For Lady Gaga, who curated the special, it was a bookend to the number she began it with a little less than two hours earlier, a solo piano rendition of Charles Chaplin’s Smile.

Legend had also appeared earlier in the telecast, in a duet with Sam Smith.

The two-hour broadcast across multiple television channels around the world featured a Who’s Who of pop culture, with contributions filmed from their homes – from Paul McCartney, Elton John, Stevie Wonder, David Beckham and former US first ladies Michelle Obama and Laura Bush.

“I’m so grateful for the healthcare workers, the medical workers, all the grocery store workers and delivery people, the postal workers, all the other non-profits that are working so hard,” Gaga said.

“This is really a true love letter to all of you all over the world, and I hope a reminder of the kindness that’s occurring right now.”

The special also paid tribute to teachers and healthcare, grocery, delivery, postal and other workers.

“We aren’t asking for money tonight,” Colbert said.

The event was the biggest celebrity effort so far to mark the coronavirus pandemic that has killed more than 150,000 people worldwide.
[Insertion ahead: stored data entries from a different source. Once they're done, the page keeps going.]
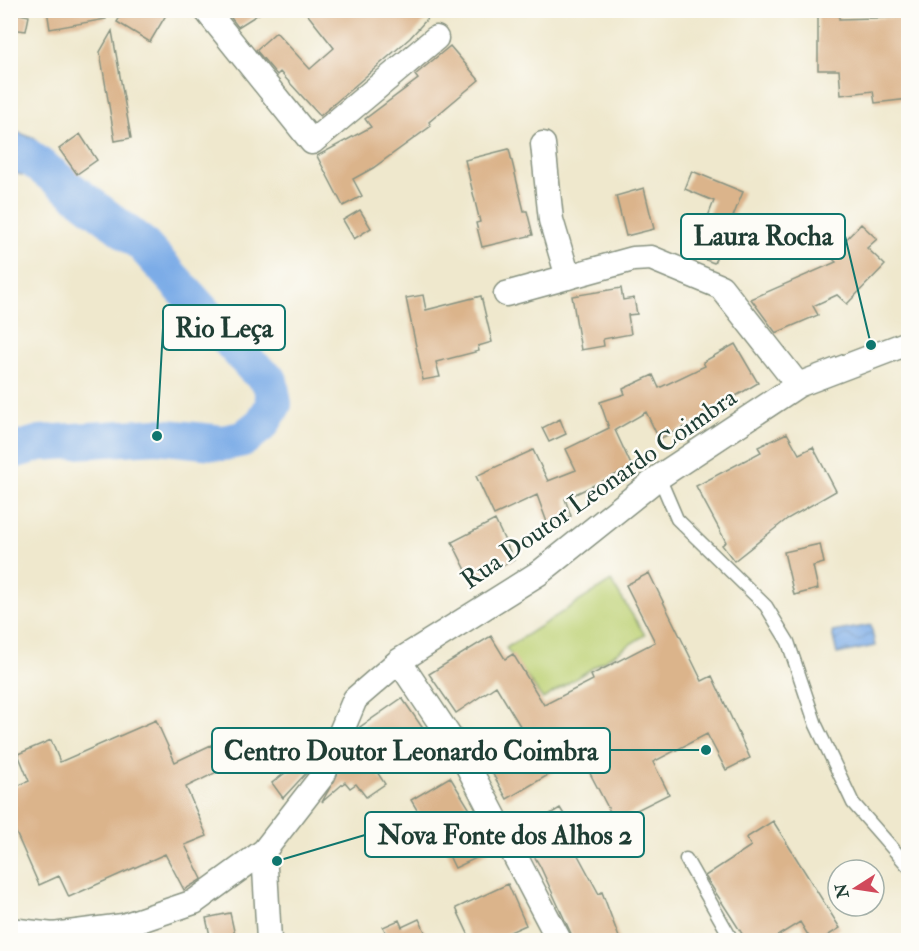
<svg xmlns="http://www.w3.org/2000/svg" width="919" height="951" viewBox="0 0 919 951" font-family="'IM FELL Double Pica',serif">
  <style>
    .grass { fill: #bdd175; stroke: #6e8754; stroke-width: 1.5 }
    .water { fill: url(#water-waves); stroke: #4e748e; stroke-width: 1.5 }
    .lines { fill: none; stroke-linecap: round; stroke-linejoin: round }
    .river { stroke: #7cace7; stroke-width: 36 }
    .building { fill: #dbb48b }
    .lane-casing { stroke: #879280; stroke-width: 15 }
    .street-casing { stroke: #879280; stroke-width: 27 }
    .lane { stroke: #fff; stroke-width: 12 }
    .street { stroke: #fff; stroke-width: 24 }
    .labels { text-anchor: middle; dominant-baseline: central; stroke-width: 5; stroke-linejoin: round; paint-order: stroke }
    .street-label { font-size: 26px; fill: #1f3d34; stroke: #fdfcf7 }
    .leader { fill: none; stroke: #0f766e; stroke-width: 2 }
    .callout-dot { fill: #0f766e; stroke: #fdfcf7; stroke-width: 2 }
    .callout { fill: #fdfcf7; stroke: #0f766e; stroke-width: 2 }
    .callout-label { font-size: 27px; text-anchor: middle; font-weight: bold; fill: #1f3d34 }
  </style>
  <defs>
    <pattern id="water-waves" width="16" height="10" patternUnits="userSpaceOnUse" patternTransform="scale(1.5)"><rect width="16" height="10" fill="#7cace7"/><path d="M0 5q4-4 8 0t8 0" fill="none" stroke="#658dbc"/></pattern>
  </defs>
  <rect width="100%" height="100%" fill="#fdfcf7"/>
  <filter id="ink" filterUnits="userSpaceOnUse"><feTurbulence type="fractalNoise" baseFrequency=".0167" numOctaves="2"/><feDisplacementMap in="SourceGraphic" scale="12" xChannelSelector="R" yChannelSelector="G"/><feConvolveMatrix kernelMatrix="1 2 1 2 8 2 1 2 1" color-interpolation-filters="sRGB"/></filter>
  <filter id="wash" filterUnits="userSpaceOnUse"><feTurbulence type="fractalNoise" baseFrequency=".008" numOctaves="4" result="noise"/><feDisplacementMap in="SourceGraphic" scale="24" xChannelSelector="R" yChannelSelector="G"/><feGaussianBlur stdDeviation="1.35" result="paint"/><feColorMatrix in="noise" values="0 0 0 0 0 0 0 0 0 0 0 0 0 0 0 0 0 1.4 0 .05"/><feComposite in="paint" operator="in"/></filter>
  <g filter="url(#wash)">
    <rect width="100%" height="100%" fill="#efe8cd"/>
    <!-- grass -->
    <path class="grass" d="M611,581L645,635L543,699L506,648Z"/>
    <!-- water -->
    <path class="water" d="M11,130L36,139L22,175L11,172Z
      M871,625L875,646L837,654L832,632Z"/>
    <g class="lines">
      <!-- river -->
      <path class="river" d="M10,151L26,155L142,244L253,367L270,381L274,404L262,424L243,439L223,443L157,436L40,443L10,452"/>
    </g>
    <g id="blocks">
      <!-- building -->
      <path class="building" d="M47,10H105L106,19L50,29Z
        M124,10H169L150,42L117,22Z
        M225,10H265L238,27Z
        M304,10H435L410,38L320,116L280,72L277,75L256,50L276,32L310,69L334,48Z
        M818,10H839V19L909,17V63H905L909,99L875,103L873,91L841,95L839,70H818Z
        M10,12L29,16L26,31L10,29Z
        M112,31L131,138L115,141L100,52Z
        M450,46L479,80L429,122L431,126L373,168L353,179L362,196L343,206L317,156L371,127L365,119L418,79L415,75Z
        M80,134L97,160L77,174L59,149Z
        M509,149L524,211H527L533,235L482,247L476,223L480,222L465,160Z
        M692,171L743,192L714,263L693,255L714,201L685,189Z
        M644,188L654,229L626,236L616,196Z
        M360,210L371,228L354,239L343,220Z
        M861,224L877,239L867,248L885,265L847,304L837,295L813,306L818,315L776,333L751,299L836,262L830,256Z
        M621,288L623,300L634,298L637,314L628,315L631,334L603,339L604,346L581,350L572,296Z
        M423,295L426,310L481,296L492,342L478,346L479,351L436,362L440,377L423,380L406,298Z
        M735,344L758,383L702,416L704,418L659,439L646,412L615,430L632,467L565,499L571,516L548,525L537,495L494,515L476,476L533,450L548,481L576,470L566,449L609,428L600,402L625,394L623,389L653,375L659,388L705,366L703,362Z
        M560,419L566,434L549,442L542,428Z
        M787,433L799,454L813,447L836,491L787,519L734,561L722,545L726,542L696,486L761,452L758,447Z
        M495,520L514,560L472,582L452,542Z
        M820,544L824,563L813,566L818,589L794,595L784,552Z
        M649,573L702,681L712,676L750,758L726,770L707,734L653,762L669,794L615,821L583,760L563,772L560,768L507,799L481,753L522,729L496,686L456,713L429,674L491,636L505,659L513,654L544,705L593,680L591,675L655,642L626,585Z
        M402,698L424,730L373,766L385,784L366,797L356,784L350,788L345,782L322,802L345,760L370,742L360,727Z
        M156,720L175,762L211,745L223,769L186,787L207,836L185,845L202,879L184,890L165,854L69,897L59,876L39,885L10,819V789L29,781L18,754L51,740L60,762Z
        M302,760L309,770L283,798L272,783Z
        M450,777L474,816L489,852L455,868L440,837L435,840L411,800Z
        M560,808L573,829L566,833L599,894L602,892L620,940H574L540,866L520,832Z
        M773,821L840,928L821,940H811L800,922L771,940H746L705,876L751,846L746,838Z
        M508,884L526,925L492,940H471L456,908Z
        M230,913L236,940H211L206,918Z
        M419,919L429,940H370L386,933L383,927L399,920L402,927Z"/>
    </g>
  </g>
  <g filter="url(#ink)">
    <use href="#blocks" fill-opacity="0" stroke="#879280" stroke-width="1.5"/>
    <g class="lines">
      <defs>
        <path id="lane" d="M659,477L677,519L766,606L788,642L816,725L853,803L908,866
          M686,859L732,940"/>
        <path id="street" d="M206,10L312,142L436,38
          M543,144L551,220L568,277
          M506,294L633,259L651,258L721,287L798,385
          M399,661L463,757L559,940
          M264,851L269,940
          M10,930L53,935L123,926L194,902L264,851L323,775L355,699L399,661L539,573L659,477L798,385L908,343"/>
      </defs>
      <!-- lane casing -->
      <use href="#lane" class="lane-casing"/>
      <!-- street casing -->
      <use href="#street" class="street-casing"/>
      <!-- lane -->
      <use href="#lane" class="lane"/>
      <!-- street -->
      <use href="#street" class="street"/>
    </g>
  </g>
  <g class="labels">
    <!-- street labels -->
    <g class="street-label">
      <text transform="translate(599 489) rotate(-35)">Rua Doutor Leonardo Coimbra</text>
    </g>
  </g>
  <!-- callouts -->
  <path class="leader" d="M871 345L845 236M157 436L163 328M706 750L610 750M277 861L365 835"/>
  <g class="callout-dot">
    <circle cx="871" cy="345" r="6"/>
    <circle cx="157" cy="436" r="6"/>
    <circle cx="706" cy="750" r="6"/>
    <circle cx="277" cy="861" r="6"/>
  </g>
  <g class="callout">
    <rect x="681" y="214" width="164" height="45" rx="6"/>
    <rect x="163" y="305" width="122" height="45" rx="6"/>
    <rect x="212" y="728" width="398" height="45" rx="6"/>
    <rect x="365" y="812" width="279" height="45" rx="6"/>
  </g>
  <g class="callout-label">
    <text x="763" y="245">Laura Rocha</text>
    <text x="224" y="337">Rio Leça</text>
    <text x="411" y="760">Centro Doutor Leonardo Coimbra</text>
    <text x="505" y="844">Nova Fonte dos Alhos 2</text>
  </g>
  <!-- margin -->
  <rect width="919" height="951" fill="none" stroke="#fdfcf7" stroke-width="36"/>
  <!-- north arrow -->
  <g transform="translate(856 888) rotate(258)"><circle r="28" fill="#fdfcf7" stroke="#a4b0a9" stroke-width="1.5"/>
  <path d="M0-4.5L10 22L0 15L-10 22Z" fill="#d1495b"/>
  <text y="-9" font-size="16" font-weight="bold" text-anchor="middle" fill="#1f3d34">N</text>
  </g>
</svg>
The Prayer, a song with much vocal and celebrity firepower, was obviously going to be reserved for the climax of the long day of music.

It was immediately preceded by the night’s biggest solo star, Taylor Swift, who sang an equally emotional but less upbeat ballad, the cancer-themed Soon You’ll Get Better.

Songs of uplift filled much of the two hours, whether it was Keith Urban covering Steve Winwood’s Higher Love or Legend and Smith singing Ben E King’s Stand by Me.

Billie Eilish and Finneas revived a 1960s classic that gets fewer revivals now, Sunny.

But the Rolling Stones had split-screen fun with the more practical message of You Can’t Always Get What You Want.

Performing via a four-way split screen, the song started off with Mick Jagger singing and playing acoustic guitar; then joined by Keith Richards, also on acoustic; then Ronnie Wood on some stinging electric lead; and finally Charlie Watts, who drummed on a black box, but didn’t even pretend to be actually playing, hitting invisible cymbals somewhere in the region of an armchair to his right.